Неправда, что в СССР делят господство и власть партия и военная клика. Генералитет Советской армии является пленником своего политического опекуна — института политических работников. Но даже и эти, последние, являются только посредниками, мостиком к подлинной силе, которая имеет свое собственное имя и свое собственное место в Советской армии.
Неправда, что Политбюро ЦК ВКП(б) является всемогущей сверхсилой (…) Политбюро — хотя и яркая, но все-таки лишь одна тень той действительной сверхсилы, которая стоит за каждым креслом членов Политбюро.
Сами члены Политбюро это знают точно, партия смутно догадывается, а народ апатичен к "высокой политике". Народ учат не думать. За всех думает, действует и диктует одна абсолютная сила.
Имя этой силы — НКВД — МВД — МГБ. (…)
Сталинский режим держится не организацией Советов, не идеалами партии, не властью Политбюро, не личностью Сталина, а организацией и техникой советской политической полиции, в которой самому Сталину принадлежит роль первого полицейского. (…)
Сказать, что НКВД есть государственная тайная полиция — это значит ничего не сказать по существу. Тайной полицией является и "Интеллидженс Сервис", но ее существование в глазах англичан так же естественно, как, скажем, естественно существование Министерства здравоохранения.
Сказать, что НКВД есть орган массовой инквизиции — значит опять-таки ничего не сказать по существу, ибо массовой инквизицией было и Гестапо, хотя его шеф Гиммлер не годился бы и в сержанты Государственной безопасности.
Сказать, что НКВД есть "государство в государстве", значит умалить значение НКВД, ибо сама постановка вопроса допускает наличие двух сил: нормального государства и сверхнормального НКВД; в то время как сила одна универсальный чекизм. Чекизм государственный, чекизм партийный, чекизм коллективный, чекизм индивидуальный. Чекизм в идеологии, чекизм на практике. Чекизм сверху донизу. Чекизм от всемогущего Сталина до ничтожного сексота" ("Посев", № 41 (228), 8 октября 1950, стр. 13–14).

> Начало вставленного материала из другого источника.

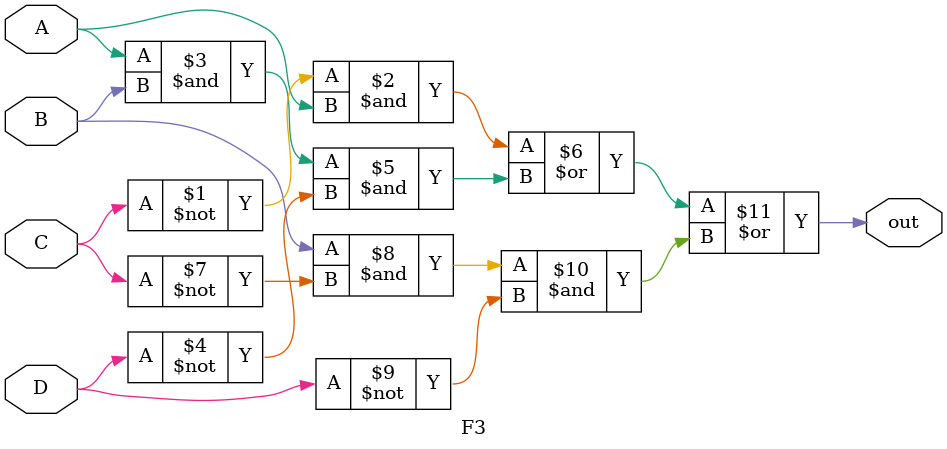
<source format=v>
module F3 (
    input A, input B, input C, input D, output out
);
    assign out = ~C&A | A&B&~D | B&~C&~D;
endmodule
</source>
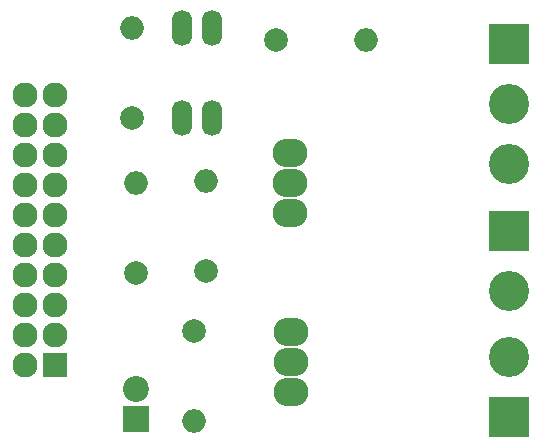
<source format=gbr>
G04 #@! TF.GenerationSoftware,KiCad,Pcbnew,(2017-11-24 revision a01d81e4b)-makepkg*
G04 #@! TF.CreationDate,2018-01-06T21:54:51+07:00*
G04 #@! TF.ProjectId,Motor DC power,4D6F746F7220444320706F7765722E6B,rev?*
G04 #@! TF.SameCoordinates,Original*
G04 #@! TF.FileFunction,Soldermask,Top*
G04 #@! TF.FilePolarity,Negative*
%FSLAX46Y46*%
G04 Gerber Fmt 4.6, Leading zero omitted, Abs format (unit mm)*
G04 Created by KiCad (PCBNEW (2017-11-24 revision a01d81e4b)-makepkg) date 01/06/18 21:54:51*
%MOMM*%
%LPD*%
G01*
G04 APERTURE LIST*
%ADD10R,2.127200X2.127200*%
%ADD11O,2.127200X2.127200*%
%ADD12R,2.200000X2.200000*%
%ADD13C,2.200000*%
%ADD14C,2.000000*%
%ADD15O,2.000000X2.000000*%
%ADD16O,2.940000X2.432000*%
%ADD17R,3.400000X3.400000*%
%ADD18C,3.400000*%
%ADD19O,1.720800X3.041600*%
G04 APERTURE END LIST*
D10*
X105265000Y-117325000D03*
D11*
X102725000Y-117325000D03*
X105265000Y-114785000D03*
X102725000Y-114785000D03*
X105265000Y-112245000D03*
X102725000Y-112245000D03*
X105265000Y-109705000D03*
X102725000Y-109705000D03*
X105265000Y-107165000D03*
X102725000Y-107165000D03*
X105265000Y-104625000D03*
X102725000Y-104625000D03*
X105265000Y-102085000D03*
X102725000Y-102085000D03*
X105265000Y-99545000D03*
X102725000Y-99545000D03*
X105265000Y-97005000D03*
X102725000Y-97005000D03*
X105265000Y-94465000D03*
X102725000Y-94465000D03*
D12*
X112050000Y-121925000D03*
D13*
X112050000Y-119385000D03*
D14*
X117000000Y-114500000D03*
D15*
X117000000Y-122120000D03*
D16*
X125100000Y-101960000D03*
X125100000Y-104500000D03*
X125100000Y-99420000D03*
D17*
X143700000Y-90190000D03*
D18*
X143700000Y-95270000D03*
X143700000Y-100350000D03*
D17*
X143700000Y-106020000D03*
D18*
X143700000Y-111100000D03*
D17*
X143700000Y-121780000D03*
D18*
X143700000Y-116700000D03*
D16*
X125200000Y-117100000D03*
X125200000Y-119640000D03*
X125200000Y-114560000D03*
D14*
X111750000Y-96450000D03*
D15*
X111750000Y-88830000D03*
D14*
X123900000Y-89875000D03*
D15*
X131520000Y-89875000D03*
D14*
X112100000Y-109570000D03*
D15*
X112100000Y-101950000D03*
D14*
X118025000Y-109425000D03*
D15*
X118025000Y-101805000D03*
D19*
X116005000Y-96460000D03*
X118545000Y-96460000D03*
X118545000Y-88840000D03*
X116005000Y-88840000D03*
M02*

</source>
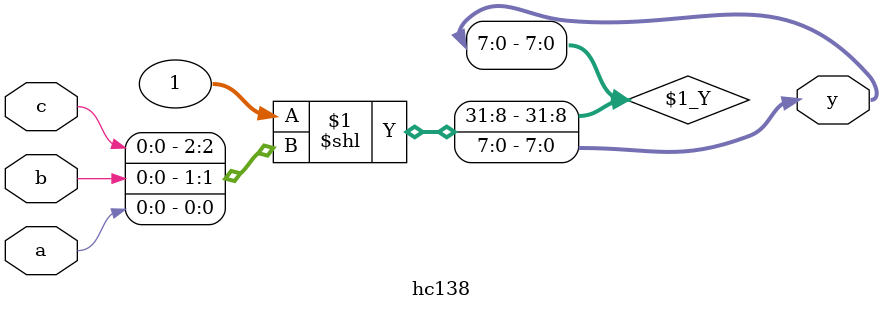
<source format=v>
module hc138(
    input  wire a,    // A0
    input  wire b,    // A1
    input  wire c,    // A2
    output wire [7:0] y  // 八个译码输出
);

    assign y = 1 << {c, b, a};  // 把 CBA 当成 3 bit 地址

endmodule

</source>
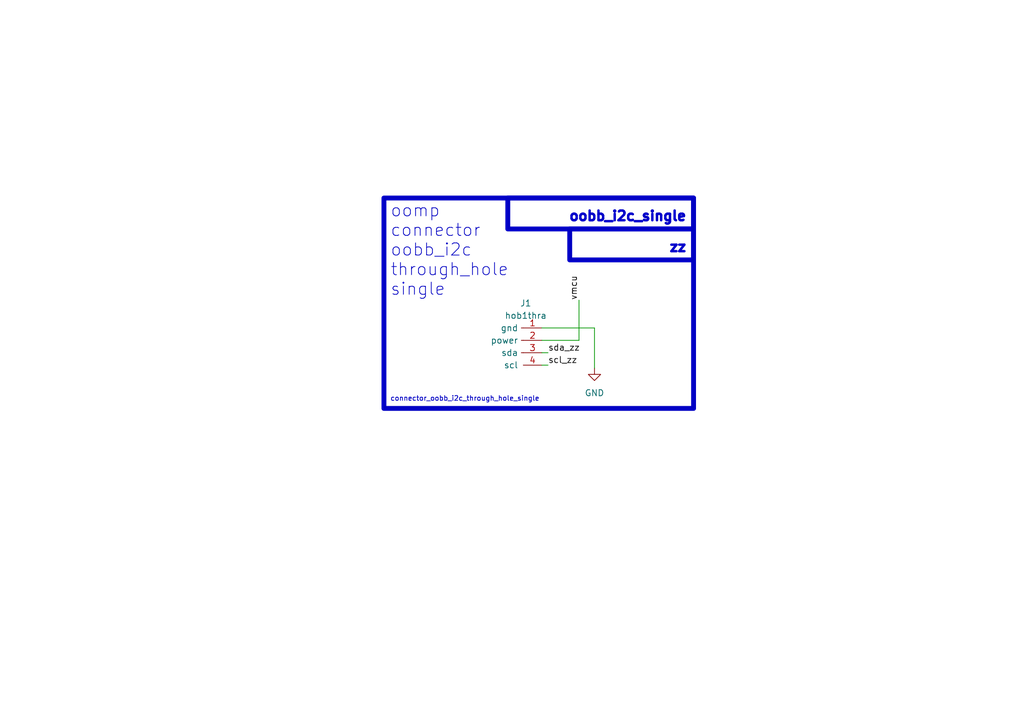
<source format=kicad_sch>
(kicad_sch (version 20230121) (generator eeschema)

  (uuid c9993764-076f-44f6-bf4c-6b69ce17c9e4)

  (paper "A5")

  


  (wire (pts (xy 121.92 75.565) (xy 121.92 67.31))
    (stroke (width 0) (type default))
    (uuid 0489103e-ad2f-4b66-a67c-cf91ce7569d4)
  )
  (wire (pts (xy 111.125 69.85) (xy 118.745 69.85))
    (stroke (width 0) (type default))
    (uuid 7f3c05ed-cf82-4df4-9345-b4f4c14dc5cb)
  )
  (wire (pts (xy 111.125 74.93) (xy 112.395 74.93))
    (stroke (width 0) (type default))
    (uuid 8896e14e-694b-4603-86fa-6ab36f5a2e6d)
  )
  (wire (pts (xy 111.125 72.39) (xy 112.395 72.39))
    (stroke (width 0) (type default))
    (uuid a9e220ab-d67e-42e4-9d7f-59057f3ebdd5)
  )
  (wire (pts (xy 121.92 67.31) (xy 111.125 67.31))
    (stroke (width 0) (type default))
    (uuid d3093074-1451-47db-ba45-195377ac2eda)
  )
  (wire (pts (xy 118.745 69.85) (xy 118.745 61.595))
    (stroke (width 0) (type default))
    (uuid de129a31-4f1e-4ec4-a138-b69531eec5b7)
  )

  (rectangle (start 116.84 46.99) (end 142.24 53.34)
    (stroke (width 1) (type default))
    (fill (type none))
    (uuid 4dde5293-901c-4ace-bac6-4a440ce33074)
  )
  (rectangle (start 78.74 40.64) (end 142.24 83.82)
    (stroke (width 1) (type default))
    (fill (type none))
    (uuid 765eec72-497e-42ad-93f5-c4393e92f777)
  )
  (rectangle (start 104.14 40.64) (end 142.24 46.99)
    (stroke (width 1) (type default))
    (fill (type none))
    (uuid dd72915f-6421-489d-afd4-70f74dc73985)
  )

  (text "zz" (at 140.97 52.07 0)
    (effects (font (size 2 2) (thickness 0.8) bold) (justify right bottom))
    (uuid 0f68ae3e-63dd-4b75-b08c-6348c00a98df)
  )
  (text "oomp\nconnector\noobb_i2c\nthrough_hole\nsingle" (at 80.01 60.96 0)
    (effects (font (size 2.5 2.5)) (justify left bottom))
    (uuid 7acf68e1-2f74-4ef0-af8e-d863e90d3c4a)
  )
  (text "connector_oobb_i2c_through_hole_single" (at 80.01 82.55 0)
    (effects (font (size 1 1)) (justify left bottom))
    (uuid 9a4994aa-e7a1-490d-adc0-cab710f2fdc3)
  )
  (text "oobb_i2c_single" (at 140.97 45.72 0)
    (effects (font (size 2 2) (thickness 0.8) bold) (justify right bottom))
    (uuid e67ec894-be0a-462e-a7ad-7b3c70432a0c)
  )

  (label "sda_zz" (at 112.395 72.39 0) (fields_autoplaced)
    (effects (font (size 1.27 1.27)) (justify left bottom))
    (uuid 9bf59d61-e63c-45fc-8f3b-971bfcf1825b)
  )
  (label "scl_zz" (at 112.395 74.93 0) (fields_autoplaced)
    (effects (font (size 1.27 1.27)) (justify left bottom))
    (uuid bfd6dbb5-3f90-4ad5-81db-aa59291c4b49)
  )
  (label "vmcu" (at 118.745 61.595 90) (fields_autoplaced)
    (effects (font (size 1.27 1.27)) (justify left bottom))
    (uuid d0e4e064-7f93-4be2-bda6-074e63cfe2aa)
  )

  (symbol (lib_id "power:GND") (at 121.92 75.565 0) (unit 1)
    (in_bom yes) (on_board yes) (dnp no) (fields_autoplaced)
    (uuid 19c1d9ae-6c60-4139-aec9-eac067b2427c)
    (property "Reference" "#PWR017" (at 121.92 81.915 0)
      (effects (font (size 1.27 1.27)) hide)
    )
    (property "Value" "GND" (at 121.92 80.645 0)
      (effects (font (size 1.27 1.27)))
    )
    (property "Footprint" "" (at 121.92 75.565 0)
      (effects (font (size 1.27 1.27)) hide)
    )
    (property "Datasheet" "" (at 121.92 75.565 0)
      (effects (font (size 1.27 1.27)) hide)
    )
    (pin "1" (uuid fb795677-5514-4cb0-a3b1-08b213f7b9c6))
    (instances
      (project "working"
        (path "/5407c114-4107-4d84-8382-1717fb9d687c"
          (reference "#PWR017") (unit 1)
        )
      )
      (project "working"
        (path "/c9993764-076f-44f6-bf4c-6b69ce17c9e4"
          (reference "#PWR01") (unit 1)
        )
      )
    )
  )

  (symbol (lib_id "oomlout_oomp_part_symbols:hob1thra_electronic_header_oobb_i2c_single_through_hole_right_angle") (at 106.045 69.85 0) (unit 1)
    (in_bom yes) (on_board yes) (dnp no) (fields_autoplaced)
    (uuid 747e386c-d828-4055-8f2c-a51abe2dfdb3)
    (property "Reference" "J1" (at 107.8278 62.23 0)
      (effects (font (size 1.27 1.27)))
    )
    (property "Value" "hob1thra" (at 107.8278 64.77 0)
      (effects (font (size 1.27 1.27)))
    )
    (property "Footprint" "oomlout_oomp_part_footprints:hob1thra_electronic_header_oobb_i2c_single_through_hole_right_angle" (at 106.045 62.23 0)
      (effects (font (size 1.27 1.27)) hide)
    )
    (property "Datasheet" "https://github.com/oomlout/oomlout_oomp_v3/parts/electronic_header_oobb_i2c_single_through_hole_right_angle/datasheet.pdf" (at 106.045 69.85 0)
      (effects (font (size 1.27 1.27)) hide)
    )
    (pin "1" (uuid 38fed11d-b277-4904-b2a5-9a4afcd50411))
    (pin "2" (uuid 60ff2555-2b35-4478-9bd4-711c7ba3a370))
    (pin "3" (uuid 82a0c8c9-fa16-4226-8fc5-11f9e46b6fc6))
    (pin "4" (uuid 60ded929-b525-4e1b-9c81-70b2e916cc46))
    (instances
      (project "working"
        (path "/c9993764-076f-44f6-bf4c-6b69ce17c9e4"
          (reference "J1") (unit 1)
        )
      )
    )
  )

  (sheet_instances
    (path "/" (page "1"))
  )
)

</source>
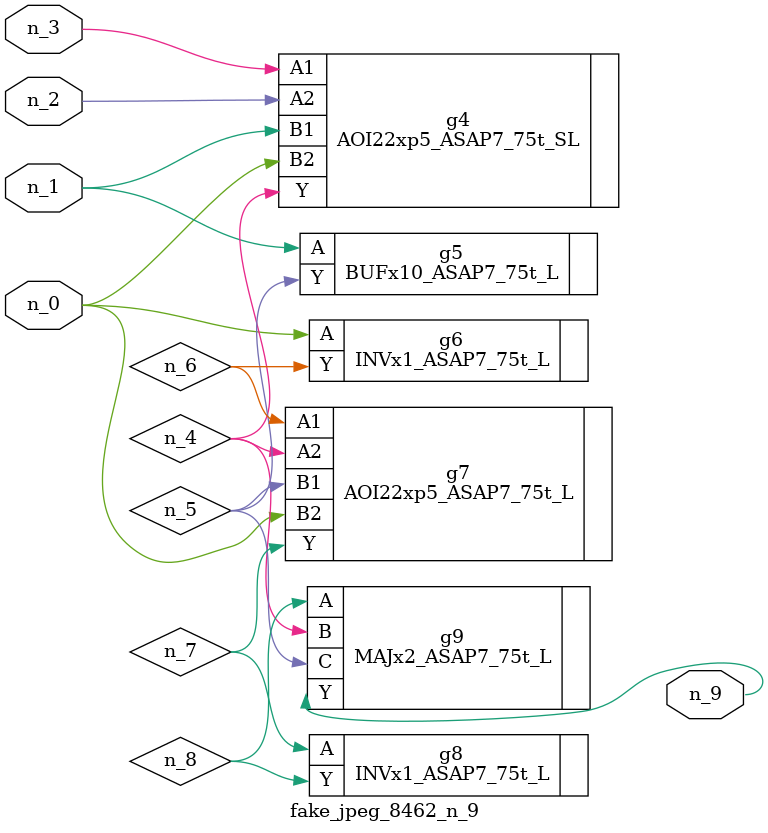
<source format=v>
module fake_jpeg_8462_n_9 (n_0, n_3, n_2, n_1, n_9);

input n_0;
input n_3;
input n_2;
input n_1;

output n_9;

wire n_4;
wire n_8;
wire n_6;
wire n_5;
wire n_7;

AOI22xp5_ASAP7_75t_SL g4 ( 
.A1(n_3),
.A2(n_2),
.B1(n_1),
.B2(n_0),
.Y(n_4)
);

BUFx10_ASAP7_75t_L g5 ( 
.A(n_1),
.Y(n_5)
);

INVx1_ASAP7_75t_L g6 ( 
.A(n_0),
.Y(n_6)
);

AOI22xp5_ASAP7_75t_L g7 ( 
.A1(n_6),
.A2(n_4),
.B1(n_5),
.B2(n_0),
.Y(n_7)
);

INVx1_ASAP7_75t_L g8 ( 
.A(n_7),
.Y(n_8)
);

MAJx2_ASAP7_75t_L g9 ( 
.A(n_8),
.B(n_4),
.C(n_5),
.Y(n_9)
);


endmodule
</source>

Таков был классический сталинизм.
Что же изменилось с тех пор? Охарактеризованная здесь чекистская субстанция режима не изменилась ни на йоту, но во внутренней его структуре произошла передвижка сил. Изменились роль и удельный вес властных групп между собою, что и создает вовне иллюзию изменения самой природы послесталинской диктатуры. Мы привыкли видеть и констатировать только главный факт: тиранию режима над народом, но мы с готовностью игнорировали соотношения групп внутри самого господствующего класса, а именно: тиранию чекистов против самой партии и армии. В период кризиса вокруг и после смерти Сталина эти две силы и объединились между собою, чтобы лишить чекистов их ведущей роли, поставив их под контроль партии, как это было при Ленине. Сделать это партия могла лишь апеллируя к народу и разоблачая злодеяния чекистов. Но кто посягал на чекистов, тот посягал на самого Сталина. Игра была сложная, трудная и весьма рискованная для судьбы всего режима. Куда легче было объявить Берия международным шпионом, чем совершить богоубийство — объявить Сталина главным преступником. Со Сталиным у его учеников было связано все святое в идеологии, политике, карьере, дружбе. Сталин и привел их к вершине власти через трупы самих отцов Октября. Долг признательности и общеизвестный факт совместных преступлений со своим учителем как будто должны были удержать учеников от того, чтобы посягнуть на самого Сталина. Однако политике вообще, большевистской политике в особенности, чужды как святость исторических воспоминаний, так и всякие морально-этические побуждения вроде совести, чести, долга, благодарности… Партаппарат, поддержанный армией, решил пойти на калькулированный риск, чтобы восстановить свою власть и тем самым спасти весь режим: он объявил Сталина лжебогом. Более того, он во всеуслышание обнародовал, что все преступления режима совершены лишь одними чекистами во главе со Сталиным, а всеми успехами режима страна обязана в мирное время — партии, а в военное время — партии и армии.